◆ **Assignment**:
Copy each line of the data exactly. Leave nothing out.

Box coordinate transitions
........

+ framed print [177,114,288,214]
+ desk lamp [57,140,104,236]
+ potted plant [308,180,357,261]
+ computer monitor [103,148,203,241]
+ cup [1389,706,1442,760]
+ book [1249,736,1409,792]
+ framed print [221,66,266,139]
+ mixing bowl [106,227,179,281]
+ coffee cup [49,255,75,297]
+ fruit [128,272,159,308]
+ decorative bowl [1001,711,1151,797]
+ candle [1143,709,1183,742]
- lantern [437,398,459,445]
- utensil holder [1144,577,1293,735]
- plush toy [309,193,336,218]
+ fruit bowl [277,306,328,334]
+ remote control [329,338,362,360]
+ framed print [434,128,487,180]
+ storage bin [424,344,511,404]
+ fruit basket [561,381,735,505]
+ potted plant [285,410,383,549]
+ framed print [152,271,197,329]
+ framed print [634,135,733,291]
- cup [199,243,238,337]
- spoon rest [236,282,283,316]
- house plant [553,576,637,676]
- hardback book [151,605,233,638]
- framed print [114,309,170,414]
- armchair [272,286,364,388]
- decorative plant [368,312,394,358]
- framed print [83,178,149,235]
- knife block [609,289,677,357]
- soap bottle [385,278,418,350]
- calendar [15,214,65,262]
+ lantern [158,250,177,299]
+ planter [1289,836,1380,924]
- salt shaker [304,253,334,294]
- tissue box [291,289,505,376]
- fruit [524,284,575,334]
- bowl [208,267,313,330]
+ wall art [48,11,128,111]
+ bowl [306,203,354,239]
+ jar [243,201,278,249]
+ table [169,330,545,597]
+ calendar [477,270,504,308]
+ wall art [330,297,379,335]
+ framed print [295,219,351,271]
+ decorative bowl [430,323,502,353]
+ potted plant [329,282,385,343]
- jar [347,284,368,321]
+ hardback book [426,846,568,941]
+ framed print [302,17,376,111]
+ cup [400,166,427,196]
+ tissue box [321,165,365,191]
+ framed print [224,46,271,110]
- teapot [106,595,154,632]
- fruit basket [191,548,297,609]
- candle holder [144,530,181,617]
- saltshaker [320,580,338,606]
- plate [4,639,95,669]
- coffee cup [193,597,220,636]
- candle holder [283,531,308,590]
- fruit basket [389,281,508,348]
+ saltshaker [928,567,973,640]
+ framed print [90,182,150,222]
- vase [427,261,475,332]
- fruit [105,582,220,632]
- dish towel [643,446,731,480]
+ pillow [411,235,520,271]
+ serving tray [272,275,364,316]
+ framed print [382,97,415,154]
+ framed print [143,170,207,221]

........

◆ **Exercise answer**:
+ framed print [177,114,288,214]
+ desk lamp [57,140,104,236]
+ potted plant [308,180,357,261]
+ computer monitor [103,148,203,241]
+ cup [1389,706,1442,760]
+ book [1249,736,1409,792]
+ framed print [221,66,266,139]
+ mixing bowl [106,227,179,281]
+ coffee cup [49,255,75,297]
+ fruit [128,272,159,308]
+ decorative bowl [1001,711,1151,797]
+ candle [1143,709,1183,742]
- lantern [437,398,459,445]
- utensil holder [1144,577,1293,735]
- plush toy [309,193,336,218]
+ fruit bowl [277,306,328,334]
+ remote control [329,338,362,360]
+ framed print [434,128,487,180]
+ storage bin [424,344,511,404]
+ fruit basket [561,381,735,505]
+ potted plant [285,410,383,549]
+ framed print [152,271,197,329]
+ framed print [634,135,733,291]
- cup [199,243,238,337]
- spoon rest [236,282,283,316]
- house plant [553,576,637,676]
- hardback book [151,605,233,638]
- framed print [114,309,170,414]
- armchair [272,286,364,388]
- decorative plant [368,312,394,358]
- framed print [83,178,149,235]
- knife block [609,289,677,357]
- soap bottle [385,278,418,350]
- calendar [15,214,65,262]
+ lantern [158,250,177,299]
+ planter [1289,836,1380,924]
- salt shaker [304,253,334,294]
- tissue box [291,289,505,376]
- fruit [524,284,575,334]
- bowl [208,267,313,330]
+ wall art [48,11,128,111]
+ bowl [306,203,354,239]
+ jar [243,201,278,249]
+ table [169,330,545,597]
+ calendar [477,270,504,308]
+ wall art [330,297,379,335]
+ framed print [295,219,351,271]
+ decorative bowl [430,323,502,353]
+ potted plant [329,282,385,343]
- jar [347,284,368,321]
+ hardback book [426,846,568,941]
+ framed print [302,17,376,111]
+ cup [400,166,427,196]
+ tissue box [321,165,365,191]
+ framed print [224,46,271,110]
- teapot [106,595,154,632]
- fruit basket [191,548,297,609]
- candle holder [144,530,181,617]
- saltshaker [320,580,338,606]
- plate [4,639,95,669]
- coffee cup [193,597,220,636]
- candle holder [283,531,308,590]
- fruit basket [389,281,508,348]
+ saltshaker [928,567,973,640]
+ framed print [90,182,150,222]
- vase [427,261,475,332]
- fruit [105,582,220,632]
- dish towel [643,446,731,480]
+ pillow [411,235,520,271]
+ serving tray [272,275,364,316]
+ framed print [382,97,415,154]
+ framed print [143,170,207,221]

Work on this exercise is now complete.